A tcp sender will helpfully stamp packets with serial numbers, in case the received order is different (and depending on routing, it may well be), plus stamp them with a TTL (time to live) so those failing to make delivery won't then become waywardly redundant and clog our arteries with a lot of negatively synergetic pseudo- information.

tcp packets are return-addressed, and so arrive with all kinds of postmarks. Part of tcp's job is to acknowledge each received packet, via small ACK packets, some of which may likewise fail to return home (no, we don't ACK the ACK packets, although initial hand-shaking is sort of that way).

The packet itself contains payload. An originating service applies a return address then passes the packet on through a next gateway (possibly a NATing router) which applies more labeling information and further forwards the payload, and so on, until the intended addressee is reached (or not, as the case may be). At this point, if at last through the gauntlet, the packet yields its payload, its mission accomplished.

DNS lets us keep the addressing alpha-friendly. For example, by pinging www.python.org I learned that today a host publicly identified as 82.94.237.218 is answering the call, while http://82.94.237.218/ meanwhile returns the home page (I find that satisfyingly consistent).

Thanks to DNS, underlying IP numbers may change, even while domain names remain constant. Furthermore, IP numbers are not ultimately tied to specific hardware (identified by MAC address, with ARP providing the ethernet-to-IP coupling). When we retire a host, we needn't retire its IP number.

Some subnets are by definition local, meaning they have no unique meaning on the Internet. 192.168.x.x is one such intranet domain (.x.x marks the subnet). Per RCF 1918:
The Internet Assigned Numbers Authority (IANA) has
reserved the following three blocks of the IP address
space for private internets:

10.0.0.0 - 10.255.255.255 (10/8 prefix)
172.16.0.0 - 172.31.255.255 (172.16/12 prefix)
192.168.0.0 - 192.168.255.255 (192.168/16 prefix)
The return address info, needed for acknowledging receipt, traces a sequence of public IP numbers down to some internal gateway, at which point port numbers may become more relevant, as a NATing router knows how to sort those ports to local IP number mail boxes.

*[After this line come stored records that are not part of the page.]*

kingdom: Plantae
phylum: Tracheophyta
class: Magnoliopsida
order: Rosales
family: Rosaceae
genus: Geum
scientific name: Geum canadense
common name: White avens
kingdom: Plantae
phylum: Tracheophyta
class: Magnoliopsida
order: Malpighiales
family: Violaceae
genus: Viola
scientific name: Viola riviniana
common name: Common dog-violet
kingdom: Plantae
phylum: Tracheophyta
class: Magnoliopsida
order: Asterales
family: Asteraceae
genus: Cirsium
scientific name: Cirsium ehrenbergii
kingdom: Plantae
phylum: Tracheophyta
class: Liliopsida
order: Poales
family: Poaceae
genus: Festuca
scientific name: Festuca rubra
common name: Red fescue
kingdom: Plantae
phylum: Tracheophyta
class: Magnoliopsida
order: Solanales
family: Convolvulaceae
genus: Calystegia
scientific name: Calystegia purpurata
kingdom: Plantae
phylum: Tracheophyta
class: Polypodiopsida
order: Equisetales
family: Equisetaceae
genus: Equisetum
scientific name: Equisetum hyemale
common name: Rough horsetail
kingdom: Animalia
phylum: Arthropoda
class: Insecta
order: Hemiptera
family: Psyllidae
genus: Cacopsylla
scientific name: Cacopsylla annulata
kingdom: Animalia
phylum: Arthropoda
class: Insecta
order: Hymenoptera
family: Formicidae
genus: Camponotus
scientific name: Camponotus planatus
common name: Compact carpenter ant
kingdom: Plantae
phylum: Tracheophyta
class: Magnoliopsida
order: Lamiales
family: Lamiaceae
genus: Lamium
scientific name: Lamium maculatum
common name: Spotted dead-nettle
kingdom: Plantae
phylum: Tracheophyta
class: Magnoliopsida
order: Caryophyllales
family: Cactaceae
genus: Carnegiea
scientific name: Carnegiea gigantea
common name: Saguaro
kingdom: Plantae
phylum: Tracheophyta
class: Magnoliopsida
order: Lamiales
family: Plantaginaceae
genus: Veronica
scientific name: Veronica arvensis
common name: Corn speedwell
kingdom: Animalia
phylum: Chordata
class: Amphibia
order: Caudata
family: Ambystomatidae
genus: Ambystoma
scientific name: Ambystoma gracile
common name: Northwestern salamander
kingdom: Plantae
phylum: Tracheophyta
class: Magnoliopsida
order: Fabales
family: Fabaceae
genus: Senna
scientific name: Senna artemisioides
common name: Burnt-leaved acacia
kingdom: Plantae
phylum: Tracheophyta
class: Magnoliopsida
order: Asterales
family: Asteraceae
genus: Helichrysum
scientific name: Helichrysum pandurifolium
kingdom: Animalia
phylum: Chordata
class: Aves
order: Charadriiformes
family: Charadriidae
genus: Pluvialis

Some port number like 1776, for example, might actually refer to port 80 on some box in some local "just us chickens" 192.168 village neighborhood. Such a box might serve HTTP requests without itself having a presence as a numbered host on the Internet (which is good, because we don't need to know about every Tom, Dick or Harry serving web pages, at least not in any way DNS cares about).

Historically speaking, this ability to use port numbers as a part of a return address helped us grow the Internet to a size perhaps unanticipated by some of the original designers of IPv4. They imagined us running far lower on public IP numbers by this time, towards the start of the IPv6 phase-in.

Thanks to NATing routers, we've allowed large numbers of computers to remain blissfully anonymous, out of the global IP namespace, thereby freeing more of a limited resource to focus on what's trully "inter" network traffic, more so than the local "intra" stuff of small businesses and home networks.

Yes, some companies take disproportianately selfish advantage of this public resource, with their data-intensive private intranet VPNs, hogging bandwidth. The more responsible companies pay their own way, and then some, which helps our shared global infrastructure keep pace with increasing user demands.

Recommended reading:

Practical TCP/IP by Niall Mansfield, Addison-Wesley, 2003 ISBN 0-201-75078-3 (e.g. see section 23.4 regarding port translation and one-to-one NATing).